▸ Excerpted passage:
Only four planning enforcement notices have been handed out in the first half of this year, a steep drop from previous years.
From January to June 20 last year, 51 notices were handed out for a variety of planning breaches, 29 of which were for unauthorised HMOs.
Last month, the planning inspectorate upheld seven appeals over planning refusals or enforcement notices on HMOs.
It currently has 746 open enforcement investigations.
Brighton and Hove City Council says this is just the normal ebb and flow – but Conservative councillor Robert Nemeth says it is more proof that the city’s planning system is broken.
He said: “Since I raised the issue of planning enforcement at Tourism, Development and Culture Committee, we have been promised great improvements but these are yet to materialise.
“I have this week chased for a starting date on a case that I raised two years ago.
“The system is broken and the Labour-Green Council will not have the discipline or drive to fix it.”
The planning enforcement register gives details of notices going back to the 1950s, but before the 1980s, the record appears patchy.
But in the last four decades, an average of almost 34 notices per year have been issued.
For the last six years, the number of enforcement notices issued from January 1 to June 20 were four this year, 51 in 2018, and 36 in 2017.
During 2015 and 2016, when the short-staffed planning department had to refuse all non-statutory work to deal with a huge backlog, the number of notices dipped to 13 and 15 respectively. In 2014, it was 29.

▸ Data block:
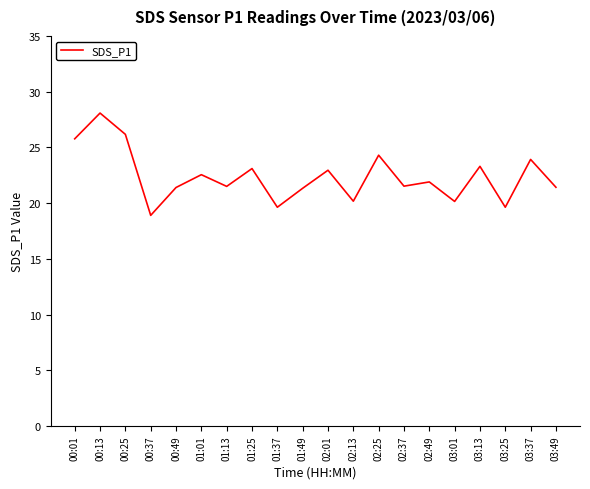

What is the sum of all values?

447.7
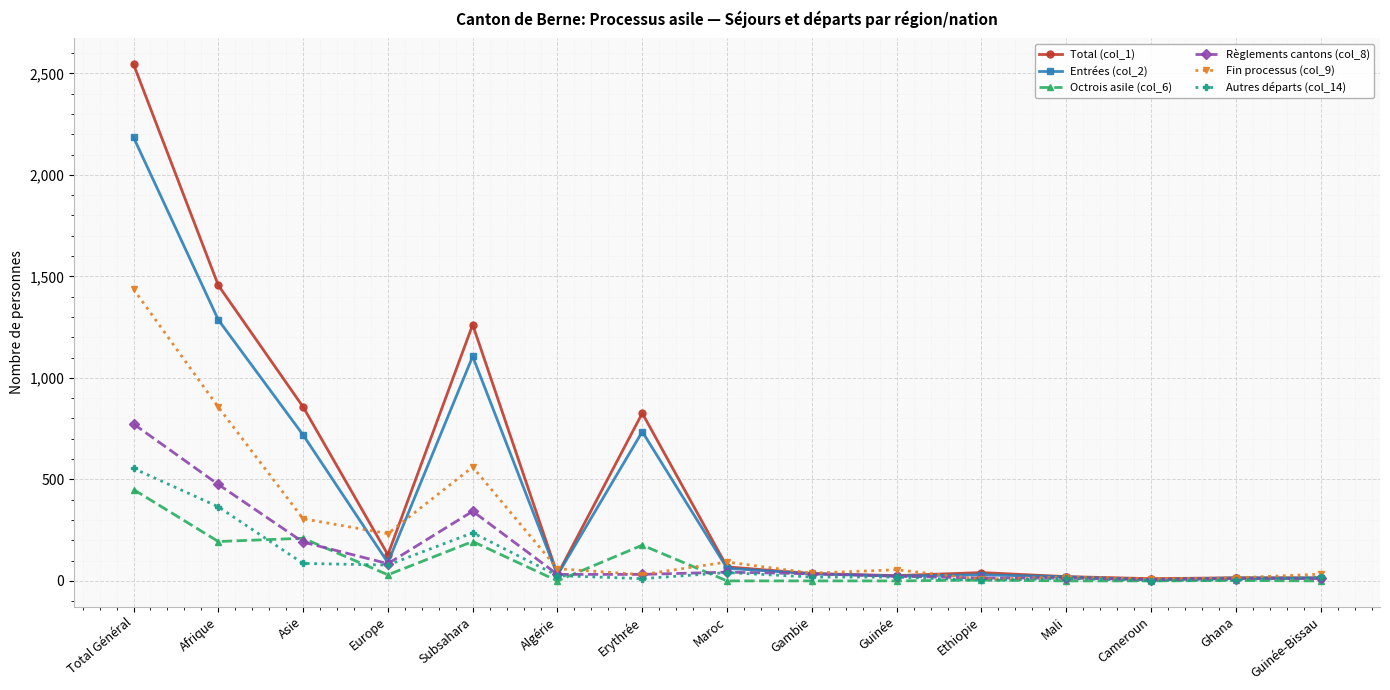

Is it true that Fin processus (col_9) equals 306 at Asie?

True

▸ Complete the following:
a - Print the planning enforcement article word for word, between "Only four planning" and "yet to materialise.", inclusive.
b - Carry on the planning enforcement article from its last sentence.

▸ Task answers:
a -
Only four planning enforcement notices have been handed out in the first half of this year, a steep drop from previous years.
From January to June 20 last year, 51 notices were handed out for a variety of planning breaches, 29 of which were for unauthorised HMOs.
Last month, the planning inspectorate upheld seven appeals over planning refusals or enforcement notices on HMOs.
It currently has 746 open enforcement investigations.
Brighton and Hove City Council says this is just the normal ebb and flow – but Conservative councillor Robert Nemeth says it is more proof that the city’s planning system is broken.
He said: “Since I raised the issue of planning enforcement at Tourism, Development and Culture Committee, we have been promised great improvements but these are yet to materialise.

b -
A council spokeswoman said: “Enforcement activity will vary over time, depending on the cases we are investigating.
“When a breach is identified, any enforcement action taken is dependent on whether the owner is willing to amend or formal action is required to remedy a breach.
“Formal action is often a last resort when all other forms of negotiation have been exhausted.
“We haven’t necessarily been busier with appeals as all the decisions that are coming through now are appeals which started a year ago (this is the current lead time for the planning inspectorate to determine enforcement appeals).
“With regard to the successful appeals, we are always monitoring appeal decisions and will change our approach accordingly if it becomes appropriate to do so.”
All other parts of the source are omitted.